→ **TEXTE**:
Hier dimanche j’étais plutôt isolé sur l’eau dans mon dernier long bord sous spi de ce long parcours côtier de 21,5 milles essentiellement en rade de Toulon. Le vent était un splendide thermique de 7-10 nœuds mais je commençais à sentir la fatigue après quatre heures de course, j’avais des ampoules aux deux mains malgré mes gants « voile » et je ruminais l’erreur grossière que je venais de faire juste avant le passage de la précédente marque de course, la marque lumineuse verte marquant le Nord de l’entrée du chenal de navigation du « Général de Gaulle » et autres navires de la Marine Nationale. Je vois alors grossir vers moi venant d’en face un beau cata puissant à l’allure familière et je reconnais Denise et Christophe Sainglin, mes camarades de club et voisins de la base nautique municipale de Hyères. Au croisement, Denise me lance un encouragement qui prend effet immédiatement. Ils étaient en rade de Toulon depuis quelques jours pour un entrainement fédéral et je les avais croisés la veille au Yacht Club de Toulon, notre base temporaire commune de départ.

→ **CONSIGNES**:
1. D'après le récit de course, quelle est la longueur du parcours côtier ?
2. Extrayez des entrées les lignes qui commencent à celle contenant "30: 7:38 -> 6:38" et s'arrêtent après celle contenant "72: 11:00 -> 8:31", en les reproduisant à l'identique. Omettez les images.

→ **DONNÉES DE L'EXERCICE**:
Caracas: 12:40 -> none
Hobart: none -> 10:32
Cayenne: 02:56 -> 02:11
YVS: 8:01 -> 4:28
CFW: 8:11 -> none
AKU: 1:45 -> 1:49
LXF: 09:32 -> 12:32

==

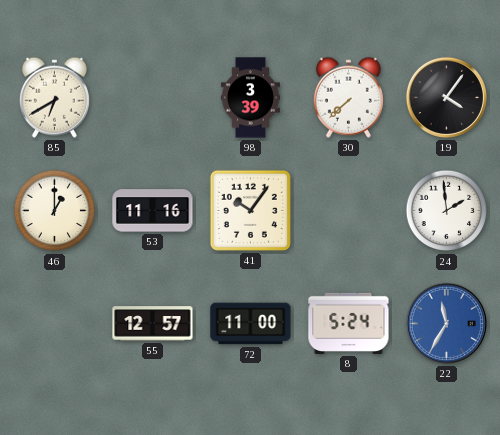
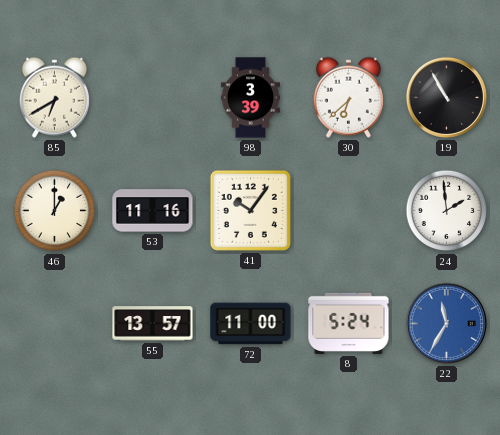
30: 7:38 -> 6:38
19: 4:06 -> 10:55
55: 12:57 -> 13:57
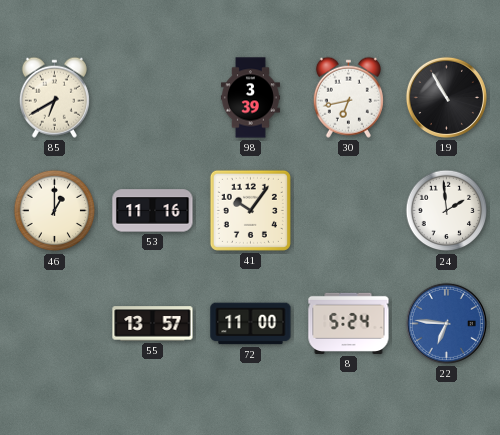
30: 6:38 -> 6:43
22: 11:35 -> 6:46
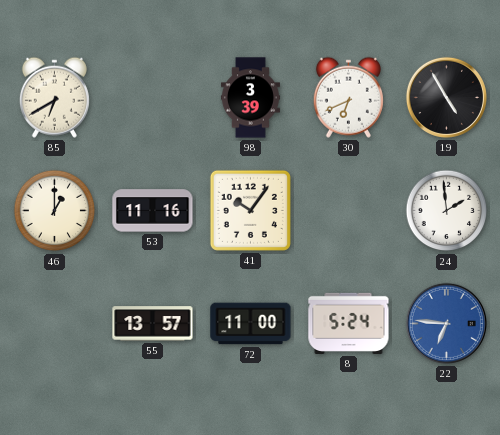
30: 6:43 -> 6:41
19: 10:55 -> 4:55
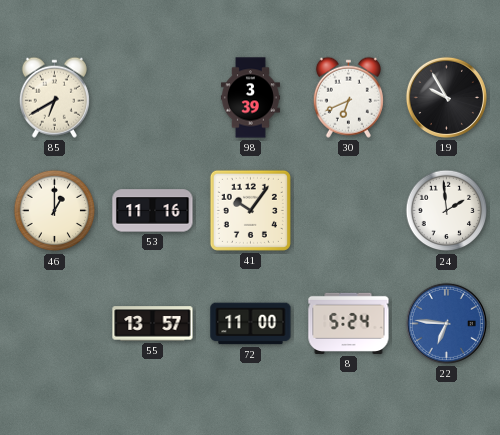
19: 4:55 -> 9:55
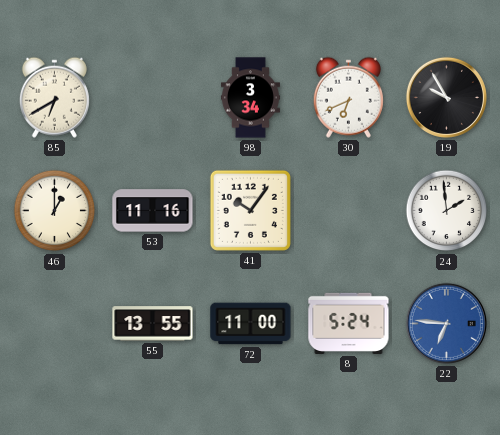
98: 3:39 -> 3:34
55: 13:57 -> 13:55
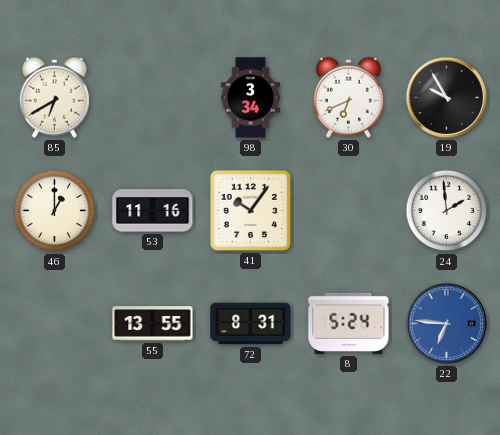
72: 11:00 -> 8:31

→ **CORRIGÉ**:
1. 21,5 milles.

2.
30: 7:38 -> 6:38
19: 4:06 -> 10:55
55: 12:57 -> 13:57
30: 6:38 -> 6:43
22: 11:35 -> 6:46
30: 6:43 -> 6:41
19: 10:55 -> 4:55
19: 4:55 -> 9:55
98: 3:39 -> 3:34
55: 13:57 -> 13:55
72: 11:00 -> 8:31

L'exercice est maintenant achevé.